When I started going to church at seven years old, I really liked it. I loved all my friends, my Sunday school teachers, children's church, and everything about Christian Center. We went Sunday morning, Sunday night, Wednesday and I always looked forward to it. When the pastor moved on for a better opportunity in another state, so did we. We started attending another church, Christian Temple for many years. I never felt like I was apart of that church. Ever. One Sunday I walked in and some lady asked if it was my first time to visit. I told that lady I had been going there for eight years and walked away. We went to a church for a short time called The Glory Church and you were lucky to get out of there by 2:00 in the afternoon, no lie people. I would be starving! Church should not be that ridiculous! When I went off to college I would occassionlly go with my parents, but I got tired of my Dad always dragging me down to the altar, so I stopped going. I don't like people touching me and I certainly don't like them putting their hand on my forehead and trying to push me to the ground.
I told you that we tried a new church two weeks ago and it was quite the culture shock for us. I had Cowtown last Sunday, so I wasn't able to go. So we were excited to go back with an open mind. All of us were ready with an hour to spare. Oh, and this is the first time in my life I wore jeans to a Sunday morning church service. Lord forgive me.
So, we are driving to church and Jerry did something that made me laugh! I rarely 'LOL' at anything because nothing is funny enough to laugh out loud to me. Jerry turns up the radio all the way making it annoyingly loud and he yells "I'M JUST GETTING US READY FOR CHURCH!" The music there is a little louder than I would like, I'm unfamiliar with the new Christian songs, I still love old gospel music, but I'm getting there.
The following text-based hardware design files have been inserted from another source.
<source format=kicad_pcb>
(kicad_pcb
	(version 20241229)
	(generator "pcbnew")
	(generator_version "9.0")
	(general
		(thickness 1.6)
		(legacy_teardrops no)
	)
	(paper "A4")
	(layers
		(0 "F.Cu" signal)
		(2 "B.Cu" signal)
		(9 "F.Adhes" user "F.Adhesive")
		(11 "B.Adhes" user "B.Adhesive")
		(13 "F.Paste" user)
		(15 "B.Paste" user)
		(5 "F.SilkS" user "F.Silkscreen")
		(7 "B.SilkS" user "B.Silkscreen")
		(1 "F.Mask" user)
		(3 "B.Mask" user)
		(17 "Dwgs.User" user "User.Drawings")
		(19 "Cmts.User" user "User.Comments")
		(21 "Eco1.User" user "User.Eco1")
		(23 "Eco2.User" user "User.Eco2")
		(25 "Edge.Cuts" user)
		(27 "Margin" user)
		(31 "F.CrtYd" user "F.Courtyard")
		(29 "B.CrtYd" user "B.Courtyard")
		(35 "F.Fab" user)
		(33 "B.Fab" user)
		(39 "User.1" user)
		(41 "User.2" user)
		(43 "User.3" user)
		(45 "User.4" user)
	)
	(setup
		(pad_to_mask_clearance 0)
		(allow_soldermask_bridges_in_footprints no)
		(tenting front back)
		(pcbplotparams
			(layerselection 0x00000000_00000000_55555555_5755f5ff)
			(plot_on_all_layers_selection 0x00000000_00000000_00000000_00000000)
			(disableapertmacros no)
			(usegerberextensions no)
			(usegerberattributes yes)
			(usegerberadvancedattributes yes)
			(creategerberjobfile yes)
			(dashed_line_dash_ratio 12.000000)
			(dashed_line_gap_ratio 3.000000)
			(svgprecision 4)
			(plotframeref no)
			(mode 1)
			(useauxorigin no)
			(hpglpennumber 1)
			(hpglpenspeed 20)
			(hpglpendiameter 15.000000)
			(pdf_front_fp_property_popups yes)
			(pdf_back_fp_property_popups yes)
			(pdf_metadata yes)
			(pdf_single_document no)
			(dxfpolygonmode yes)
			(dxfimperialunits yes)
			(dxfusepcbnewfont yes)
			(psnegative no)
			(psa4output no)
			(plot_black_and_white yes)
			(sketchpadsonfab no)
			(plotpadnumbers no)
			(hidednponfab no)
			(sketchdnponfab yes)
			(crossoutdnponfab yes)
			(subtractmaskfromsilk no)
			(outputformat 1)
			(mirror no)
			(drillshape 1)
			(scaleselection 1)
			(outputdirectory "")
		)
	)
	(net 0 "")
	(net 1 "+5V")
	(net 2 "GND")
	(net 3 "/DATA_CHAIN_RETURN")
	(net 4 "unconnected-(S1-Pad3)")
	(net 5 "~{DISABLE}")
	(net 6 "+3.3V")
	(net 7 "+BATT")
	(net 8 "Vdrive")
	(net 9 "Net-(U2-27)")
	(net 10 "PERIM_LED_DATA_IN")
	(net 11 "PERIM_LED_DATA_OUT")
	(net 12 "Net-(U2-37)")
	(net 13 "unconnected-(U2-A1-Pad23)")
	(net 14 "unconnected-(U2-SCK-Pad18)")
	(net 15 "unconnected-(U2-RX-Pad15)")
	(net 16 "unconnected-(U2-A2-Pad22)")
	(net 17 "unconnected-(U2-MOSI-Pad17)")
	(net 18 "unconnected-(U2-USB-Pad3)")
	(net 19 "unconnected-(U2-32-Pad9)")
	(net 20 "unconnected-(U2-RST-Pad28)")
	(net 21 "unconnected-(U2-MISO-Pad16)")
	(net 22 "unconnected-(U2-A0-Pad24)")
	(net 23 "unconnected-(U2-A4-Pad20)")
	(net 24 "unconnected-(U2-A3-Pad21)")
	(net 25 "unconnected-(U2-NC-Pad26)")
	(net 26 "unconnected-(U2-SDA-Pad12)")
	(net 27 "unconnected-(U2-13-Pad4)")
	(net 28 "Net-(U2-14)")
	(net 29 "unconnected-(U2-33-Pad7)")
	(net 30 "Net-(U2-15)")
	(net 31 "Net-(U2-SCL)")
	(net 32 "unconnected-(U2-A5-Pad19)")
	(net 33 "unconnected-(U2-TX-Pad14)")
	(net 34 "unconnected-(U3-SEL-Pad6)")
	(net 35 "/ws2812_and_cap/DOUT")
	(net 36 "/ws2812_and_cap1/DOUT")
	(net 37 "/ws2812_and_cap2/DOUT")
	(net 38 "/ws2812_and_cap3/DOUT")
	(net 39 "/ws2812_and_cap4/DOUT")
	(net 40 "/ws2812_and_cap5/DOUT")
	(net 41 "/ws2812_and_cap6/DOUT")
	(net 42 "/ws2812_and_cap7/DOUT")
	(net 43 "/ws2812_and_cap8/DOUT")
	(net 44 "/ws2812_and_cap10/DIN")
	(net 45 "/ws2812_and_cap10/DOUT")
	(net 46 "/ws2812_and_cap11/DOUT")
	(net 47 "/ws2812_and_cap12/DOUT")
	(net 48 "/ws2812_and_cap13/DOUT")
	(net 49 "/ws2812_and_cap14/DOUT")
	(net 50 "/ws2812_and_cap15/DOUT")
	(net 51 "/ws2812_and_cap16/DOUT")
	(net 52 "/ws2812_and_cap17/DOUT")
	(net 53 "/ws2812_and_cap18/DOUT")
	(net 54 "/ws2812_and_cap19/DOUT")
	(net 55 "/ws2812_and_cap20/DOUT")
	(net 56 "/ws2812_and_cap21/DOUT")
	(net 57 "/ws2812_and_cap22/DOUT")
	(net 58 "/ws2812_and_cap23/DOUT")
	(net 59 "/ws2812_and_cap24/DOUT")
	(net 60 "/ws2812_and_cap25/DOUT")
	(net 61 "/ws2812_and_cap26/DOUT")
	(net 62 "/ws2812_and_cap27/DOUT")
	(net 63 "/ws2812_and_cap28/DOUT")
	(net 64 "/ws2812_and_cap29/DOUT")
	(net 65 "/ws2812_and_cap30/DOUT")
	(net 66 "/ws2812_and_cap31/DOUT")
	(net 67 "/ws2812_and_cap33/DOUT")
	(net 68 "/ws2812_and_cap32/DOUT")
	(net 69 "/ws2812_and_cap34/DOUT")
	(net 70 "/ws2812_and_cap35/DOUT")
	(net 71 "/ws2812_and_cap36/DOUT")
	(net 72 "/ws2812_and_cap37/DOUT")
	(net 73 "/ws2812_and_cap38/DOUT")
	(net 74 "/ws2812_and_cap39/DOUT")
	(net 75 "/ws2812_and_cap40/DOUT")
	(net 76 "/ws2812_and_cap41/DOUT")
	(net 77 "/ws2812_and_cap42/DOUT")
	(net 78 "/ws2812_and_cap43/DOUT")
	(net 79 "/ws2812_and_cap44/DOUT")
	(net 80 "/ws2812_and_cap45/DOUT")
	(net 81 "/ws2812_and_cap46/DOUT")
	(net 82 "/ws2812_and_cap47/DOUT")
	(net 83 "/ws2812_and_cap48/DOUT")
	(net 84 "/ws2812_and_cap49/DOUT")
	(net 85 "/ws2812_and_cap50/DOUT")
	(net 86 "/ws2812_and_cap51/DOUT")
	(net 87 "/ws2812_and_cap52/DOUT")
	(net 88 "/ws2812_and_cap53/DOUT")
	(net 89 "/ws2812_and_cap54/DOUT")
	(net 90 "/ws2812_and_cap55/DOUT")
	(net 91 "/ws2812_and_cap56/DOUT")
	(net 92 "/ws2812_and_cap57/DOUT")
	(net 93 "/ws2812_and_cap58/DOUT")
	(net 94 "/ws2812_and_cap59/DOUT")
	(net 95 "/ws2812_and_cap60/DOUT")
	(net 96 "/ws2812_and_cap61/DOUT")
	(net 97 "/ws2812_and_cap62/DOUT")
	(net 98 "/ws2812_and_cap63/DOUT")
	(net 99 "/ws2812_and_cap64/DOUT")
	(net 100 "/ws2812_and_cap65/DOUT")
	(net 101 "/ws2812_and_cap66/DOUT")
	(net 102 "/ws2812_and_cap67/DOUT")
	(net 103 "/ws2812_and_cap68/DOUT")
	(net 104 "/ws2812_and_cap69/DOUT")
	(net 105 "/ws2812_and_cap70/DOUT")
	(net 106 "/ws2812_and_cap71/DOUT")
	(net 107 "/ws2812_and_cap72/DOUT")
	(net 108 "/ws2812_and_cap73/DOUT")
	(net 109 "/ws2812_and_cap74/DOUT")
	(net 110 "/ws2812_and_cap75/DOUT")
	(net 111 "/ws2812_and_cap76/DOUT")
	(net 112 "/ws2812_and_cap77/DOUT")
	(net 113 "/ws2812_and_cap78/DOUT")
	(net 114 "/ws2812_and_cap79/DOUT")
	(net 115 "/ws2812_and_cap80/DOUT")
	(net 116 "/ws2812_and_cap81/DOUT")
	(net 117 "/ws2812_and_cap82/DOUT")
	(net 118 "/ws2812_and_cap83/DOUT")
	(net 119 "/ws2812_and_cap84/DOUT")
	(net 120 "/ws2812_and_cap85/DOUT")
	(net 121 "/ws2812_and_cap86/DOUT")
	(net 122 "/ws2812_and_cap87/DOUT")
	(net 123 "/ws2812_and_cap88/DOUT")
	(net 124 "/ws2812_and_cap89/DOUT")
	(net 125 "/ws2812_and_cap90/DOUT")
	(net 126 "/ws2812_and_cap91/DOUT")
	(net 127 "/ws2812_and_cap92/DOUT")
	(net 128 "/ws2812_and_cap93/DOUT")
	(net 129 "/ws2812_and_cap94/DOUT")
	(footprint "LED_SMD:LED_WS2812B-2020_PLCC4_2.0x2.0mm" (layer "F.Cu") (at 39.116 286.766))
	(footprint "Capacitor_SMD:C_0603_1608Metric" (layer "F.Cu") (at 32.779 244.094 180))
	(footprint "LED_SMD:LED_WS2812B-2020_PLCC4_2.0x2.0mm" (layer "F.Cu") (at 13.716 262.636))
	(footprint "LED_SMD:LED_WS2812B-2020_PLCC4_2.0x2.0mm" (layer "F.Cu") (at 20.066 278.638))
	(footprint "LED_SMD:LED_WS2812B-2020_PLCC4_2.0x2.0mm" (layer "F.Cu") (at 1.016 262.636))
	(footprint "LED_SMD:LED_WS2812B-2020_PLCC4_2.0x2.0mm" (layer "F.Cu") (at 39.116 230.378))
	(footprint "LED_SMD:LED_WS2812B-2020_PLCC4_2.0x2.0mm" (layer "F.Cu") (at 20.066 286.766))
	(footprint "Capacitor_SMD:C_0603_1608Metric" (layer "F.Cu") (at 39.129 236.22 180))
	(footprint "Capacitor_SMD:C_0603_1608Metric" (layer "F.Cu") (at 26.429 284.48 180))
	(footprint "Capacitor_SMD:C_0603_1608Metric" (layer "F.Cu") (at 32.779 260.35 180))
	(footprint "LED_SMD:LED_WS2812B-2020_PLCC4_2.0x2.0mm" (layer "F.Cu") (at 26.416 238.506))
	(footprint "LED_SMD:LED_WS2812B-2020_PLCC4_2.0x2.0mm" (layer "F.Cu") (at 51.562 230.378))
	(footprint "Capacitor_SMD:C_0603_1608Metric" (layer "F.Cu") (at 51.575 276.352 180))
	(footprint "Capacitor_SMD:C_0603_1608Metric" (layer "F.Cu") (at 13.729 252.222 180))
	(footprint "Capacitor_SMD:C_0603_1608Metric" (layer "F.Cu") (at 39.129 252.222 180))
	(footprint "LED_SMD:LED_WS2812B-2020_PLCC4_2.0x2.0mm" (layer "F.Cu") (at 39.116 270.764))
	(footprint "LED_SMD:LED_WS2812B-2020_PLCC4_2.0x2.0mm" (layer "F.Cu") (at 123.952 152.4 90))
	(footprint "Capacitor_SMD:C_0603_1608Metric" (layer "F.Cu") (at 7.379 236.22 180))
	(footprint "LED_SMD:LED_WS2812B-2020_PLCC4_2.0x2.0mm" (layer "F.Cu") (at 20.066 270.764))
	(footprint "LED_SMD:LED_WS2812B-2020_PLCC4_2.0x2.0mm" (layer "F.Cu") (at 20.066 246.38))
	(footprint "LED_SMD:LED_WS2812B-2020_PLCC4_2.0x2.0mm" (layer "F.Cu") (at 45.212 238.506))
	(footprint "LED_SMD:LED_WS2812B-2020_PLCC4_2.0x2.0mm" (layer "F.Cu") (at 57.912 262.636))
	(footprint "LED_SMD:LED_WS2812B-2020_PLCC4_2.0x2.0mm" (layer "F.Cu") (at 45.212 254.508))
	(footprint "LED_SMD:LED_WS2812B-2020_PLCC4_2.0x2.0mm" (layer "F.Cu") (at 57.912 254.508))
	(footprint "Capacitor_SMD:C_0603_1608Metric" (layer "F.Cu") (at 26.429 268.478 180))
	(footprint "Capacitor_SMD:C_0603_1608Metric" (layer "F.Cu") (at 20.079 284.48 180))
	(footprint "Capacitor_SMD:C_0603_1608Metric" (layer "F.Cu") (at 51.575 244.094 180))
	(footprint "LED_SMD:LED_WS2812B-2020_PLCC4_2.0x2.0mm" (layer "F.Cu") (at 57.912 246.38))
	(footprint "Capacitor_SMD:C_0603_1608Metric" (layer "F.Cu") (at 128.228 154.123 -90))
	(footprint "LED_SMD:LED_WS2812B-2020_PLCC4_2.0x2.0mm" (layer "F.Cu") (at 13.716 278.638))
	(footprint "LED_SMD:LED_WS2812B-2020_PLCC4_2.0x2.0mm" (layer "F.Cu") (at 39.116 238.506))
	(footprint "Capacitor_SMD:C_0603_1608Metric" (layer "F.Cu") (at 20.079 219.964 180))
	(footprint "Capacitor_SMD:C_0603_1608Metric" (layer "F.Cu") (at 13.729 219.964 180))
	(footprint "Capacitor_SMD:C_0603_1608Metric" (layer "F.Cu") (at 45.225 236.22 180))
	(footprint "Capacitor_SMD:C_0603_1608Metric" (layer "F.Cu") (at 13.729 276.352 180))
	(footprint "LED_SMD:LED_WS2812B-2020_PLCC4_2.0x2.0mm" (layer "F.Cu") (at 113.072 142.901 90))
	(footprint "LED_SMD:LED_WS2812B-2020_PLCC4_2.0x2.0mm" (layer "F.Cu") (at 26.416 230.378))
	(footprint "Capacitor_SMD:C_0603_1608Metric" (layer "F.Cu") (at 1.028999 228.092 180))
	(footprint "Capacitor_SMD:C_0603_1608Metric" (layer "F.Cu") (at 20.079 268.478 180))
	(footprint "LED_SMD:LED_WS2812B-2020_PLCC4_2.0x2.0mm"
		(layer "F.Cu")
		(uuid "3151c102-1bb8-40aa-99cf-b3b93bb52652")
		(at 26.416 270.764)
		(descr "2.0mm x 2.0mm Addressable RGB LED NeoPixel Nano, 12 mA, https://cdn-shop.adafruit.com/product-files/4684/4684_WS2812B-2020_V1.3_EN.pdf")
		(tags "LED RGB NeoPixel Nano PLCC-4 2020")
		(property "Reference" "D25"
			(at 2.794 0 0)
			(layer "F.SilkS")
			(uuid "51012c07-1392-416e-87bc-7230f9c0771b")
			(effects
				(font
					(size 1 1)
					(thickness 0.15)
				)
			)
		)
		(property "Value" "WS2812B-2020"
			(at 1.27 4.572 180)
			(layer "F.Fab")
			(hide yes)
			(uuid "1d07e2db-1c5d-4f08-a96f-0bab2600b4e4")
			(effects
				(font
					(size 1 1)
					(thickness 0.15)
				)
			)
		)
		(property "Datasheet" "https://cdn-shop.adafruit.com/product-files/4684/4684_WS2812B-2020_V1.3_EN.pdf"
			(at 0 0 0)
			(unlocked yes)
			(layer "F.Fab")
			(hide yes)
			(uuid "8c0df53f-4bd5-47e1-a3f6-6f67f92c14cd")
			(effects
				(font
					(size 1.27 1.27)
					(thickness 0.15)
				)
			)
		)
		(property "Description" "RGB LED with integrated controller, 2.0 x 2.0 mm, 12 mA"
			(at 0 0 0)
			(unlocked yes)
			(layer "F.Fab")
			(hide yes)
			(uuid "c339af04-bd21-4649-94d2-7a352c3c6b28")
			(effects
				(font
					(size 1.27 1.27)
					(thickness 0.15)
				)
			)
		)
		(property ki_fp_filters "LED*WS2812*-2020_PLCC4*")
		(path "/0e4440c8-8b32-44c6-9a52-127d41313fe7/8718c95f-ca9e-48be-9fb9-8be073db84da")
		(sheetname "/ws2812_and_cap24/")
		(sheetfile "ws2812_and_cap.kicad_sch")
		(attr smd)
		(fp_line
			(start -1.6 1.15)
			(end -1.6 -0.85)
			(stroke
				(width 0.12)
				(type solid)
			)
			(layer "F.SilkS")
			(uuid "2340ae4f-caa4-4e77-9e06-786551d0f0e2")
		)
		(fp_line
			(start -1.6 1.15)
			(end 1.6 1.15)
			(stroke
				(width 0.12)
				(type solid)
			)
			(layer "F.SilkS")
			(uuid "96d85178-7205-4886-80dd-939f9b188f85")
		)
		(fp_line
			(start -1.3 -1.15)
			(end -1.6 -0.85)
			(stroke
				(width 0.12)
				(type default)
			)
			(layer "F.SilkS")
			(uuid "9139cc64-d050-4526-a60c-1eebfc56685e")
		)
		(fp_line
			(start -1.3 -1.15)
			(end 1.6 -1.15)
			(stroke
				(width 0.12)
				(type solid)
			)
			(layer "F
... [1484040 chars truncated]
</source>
I've been out for a long time and I'm getting back into the swing of things. I am not ashamed to admit that Jerry and I both put God on the back burner and even turned that burner off.
I checked Bailey in, got my 'actin' a fool' sticker, with my number on it. Heaven help Bailey if her number is EVER on that screen and I have to go get her. I dropped her off at children's church, and took my seat in my nice padded chair at the back of course. I'm not ready to move up yet. Baby steps people. I'd like to interview God about all this nonsense though. Why are people just hanging out in the foyer during the sermon? Why are people bringing their Starbucks into the sanctuary? I love coffee, but jeez, I can do without it for an hour and a half for crying out loud. You can pay your tithe and offerings online too! Pretty soon, they will have a PayPass on the chair in front of you. I'm only joking about the PayPass, but again so much has changed and I just need to start accepting it, except for that part after the music where you have to meet somebody you don't know, go shake their hand. Lets just say that's my least favorite part. I never liked that part growing up either, it's awkward.
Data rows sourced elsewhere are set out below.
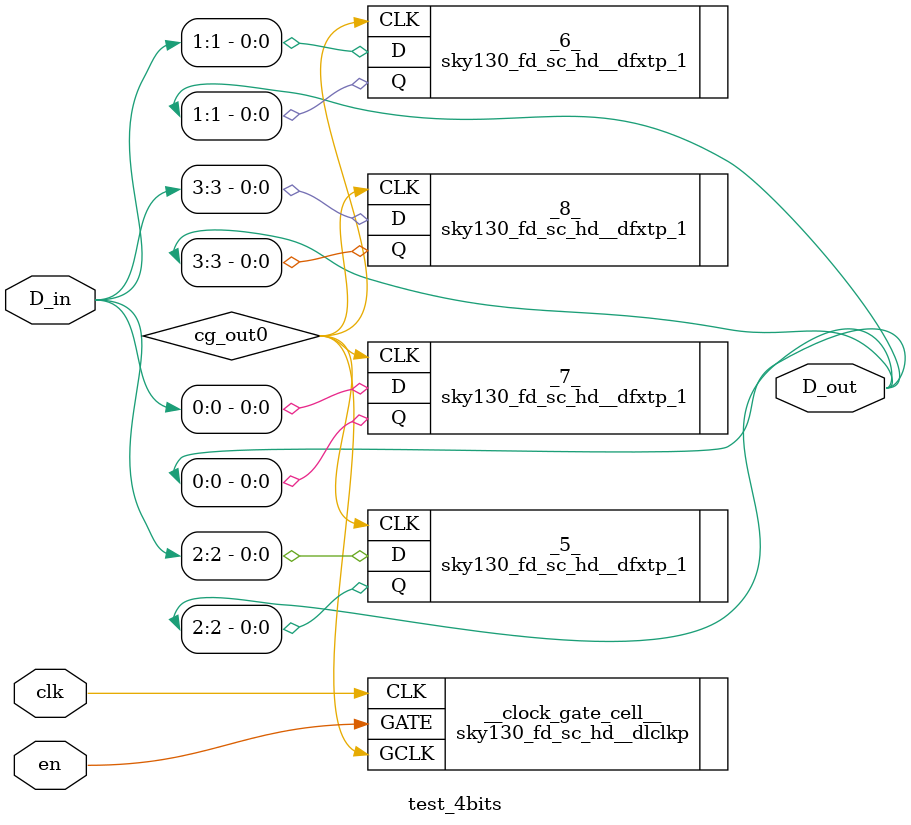
<source format=v>


module test_4bits
(
  D_in,
  clk,
  en,
  D_out
);

  wire cg_out0;
  wire [3:0] _0_;
  input [3:0] D_in;
  output [3:0] D_out;
  input clk;
  input en;

  sky130_fd_sc_hd__dlclkp
  __clock_gate_cell__
  (
    .GCLK(cg_out0),
    .GATE(en),
    .CLK(clk)
  );


  sky130_fd_sc_hd__dfxtp_1
  _5_
  (
    .CLK(cg_out0),
    .D(D_in[2]),
    .Q(D_out[2])
  );


  sky130_fd_sc_hd__dfxtp_1
  _6_
  (
    .CLK(cg_out0),
    .D(D_in[1]),
    .Q(D_out[1])
  );


  sky130_fd_sc_hd__dfxtp_1
  _7_
  (
    .CLK(cg_out0),
    .D(D_in[0]),
    .Q(D_out[0])
  );


  sky130_fd_sc_hd__dfxtp_1
  _8_
  (
    .CLK(cg_out0),
    .D(D_in[3]),
    .Q(D_out[3])
  );


endmodule


</source>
The service was great. We really like the pastor and the way he preaches. Today he preached about living a sacrificial life by Genuine worship, Investing in other people, Value your resources, and Enlarging your circle. Romans 6:13
I believe everything happens for a reason. There's a reason I saw a fellow teacher driving in my neighborhood who referred me to a great babysitter. She is down the street from me and runs a daycare out of her home. After two years there, it was time for Bailey to move on and that babysitter referred me to a daycare out of a church, and that's why we are going to that church now. It feels good to go to church. It makes me feel better about myself, because Lord knows I sin, but I feel like a better mother to Bailey and wife to Jerry. It makes me a better Christian most importantly.
If you would like to attend, it's Chapel Creek Fellowship, a nondenominational church on Academy Blvd. in White Settlement.